Well, because the plan can backfire. Pennsylvania Democratic gubernatorial nominee Josh Shapiro deployed the tactic, boosting election denier and Jan. 6 insurrectionist Doug Mastriano. While it’s unclear how much Shapiro’s intervention actually did to deliver the nomination to Mastriano, what is clear is that an election denier is possibly one election away from being able to name the Pennsylvania secretary of state who’ll oversee the 2024 presidential election in one of the swingiest states in the country. And it’s not like Mastriano stands no chance. In fact, polls show him within 3-4 points of Shapiro.
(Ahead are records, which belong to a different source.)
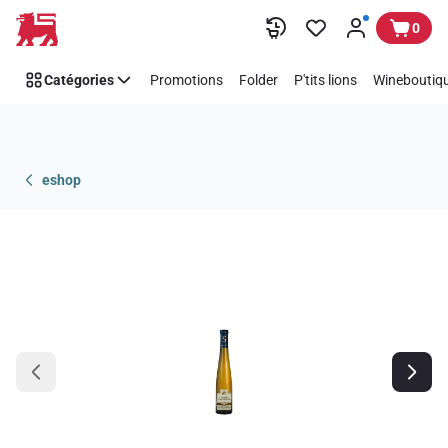
Passer
0
Catégories
Promotions
Folder
P'tits lions
Wineboutiqu
eshop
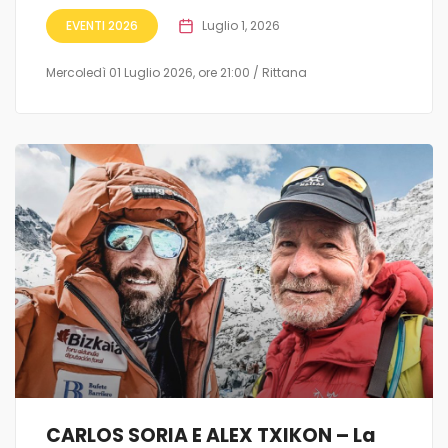
EVENTI 2026
Luglio 1, 2026
Mercoledì 01 Luglio 2026, ore 21:00 / Rittana
CARLOS SORIA E ALEX TXIKON – La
It’s not just the risk that MAGA candidates could prevail in these races. It’s that the general election race gives them a megaphone from which to trumpet their heinous beliefs.
If the confluence between Trumpist politics, the media’s obsession with covering the political macabre, and social media’s algorithmic amplification taught us anything, it’s that wackos with platforms beget more wackos. And this tactic comes down to giving wackos bigger platforms.
There’s some clear psychological evidence behind this. Psychologists have identified the “illusory truth effect,” the glitch in our minds that renders lies oft-repeated more believable. In boosting MAGA candidates, Democrats are ultimately boosting MAGA beliefs, too — exposing more people to this form of political opium more often. And it’s not just the direct boosting. It’s that winning primaries elevates these candidates onto bigger and louder stages, a more validating platform from which to spew their xenophobic, misogynistic, anti-democratic, fascistic rhetoric. They make MAGA mainstream.
Even more broadly, our politics suffer a certain cynicism right now. Americans on both sides of our political divide believe that politicians are craven, selfish, and motivated by nothing more than the pursuit of power. That cynicism bleeds into government, where poll after poll shows a declining trust in the institutions of our commonwealth. These kinds of tactics, that put the short-term aims of winning the next election ahead of the long-term health of our public discussion, are part of the problem.